I had been a member of the Pentagon police department, the Defense Protective Service, from 1988 until September 2000. I no longer worked at the Pentagon on September 11, 2001, but I knew many people that did. When I heard what had happened, I boarded a Metro Subway train to go to the building, or as close as I could get.
The smoke from the fires was visible eight miles away in Alexandria. I could only get to within three miles of the Pentagon. The train would go no further. I decided to walk the remaining distance along Route 1.
From the time I left the train (about noon) until the time I reached the Pentagon parking lot (about 1 pm), I was the only person walking toward the site. However, there was a continuous line of people and cars going in the opposite direction. Those on foot were making better time, steadily putting distance between themselves and the crash site. (Traffic was virtually at a stand-still.) There was no sign of panic.
I saw only one civilian aircraft land at National Airport, and it was escorted by a fighter jet. I thought that unusual, and ominous, to see and hear the sound of a fighter over the Nation's Capital, but it was a sight/sound that would become familiar in following days.

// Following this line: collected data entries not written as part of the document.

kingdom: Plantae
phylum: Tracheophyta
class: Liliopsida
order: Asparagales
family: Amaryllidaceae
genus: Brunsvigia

I arrived near the Pentagon, wanting to help in some way, but, of course I could not enter the compound. I climbed a nearby hill and watched the fires burn out of control. A lone fire truck kept up a pathetic and ineffective stream of water. There was a black scorch mark running along about half the west side of the Pentagon--evidence of a fireball.
A small crowd had gathered on the hill, which, had at one time been the site of a Union Fort built to protect the Capital. Ironically, it bore silent witness to an assault that could not be prevented. Radios told the story of the Pentagon and what had happened in New York and Pennsylvania. People wondered where the terrorists would strike next and whether such an attack, if launched, could be prevented.
For me, it was personal. I trained and prepared for years to protect the building, as had my colleagues on the police department, yet when the time came we were bystanders. Nobody had expected an attack by civilian aircraft. Fortunately, no officer on the Defense Protective Service was killed. But, in subsequent months, talking to the police officers, there was universal frustration that they could do so little and could not save more people. They took pride, however, as they pointed out that they stood by their posts and did the best they could responding to the attack even as most people evacuated the area.
I left the Pentagon overlook around mid-afternoon and walked the ten miles to my home (it was quicker that taking a bus, with traffic at a stand-still). I felt a bit anxious, guilty and powerless and, like others, wondered what the following days would bring.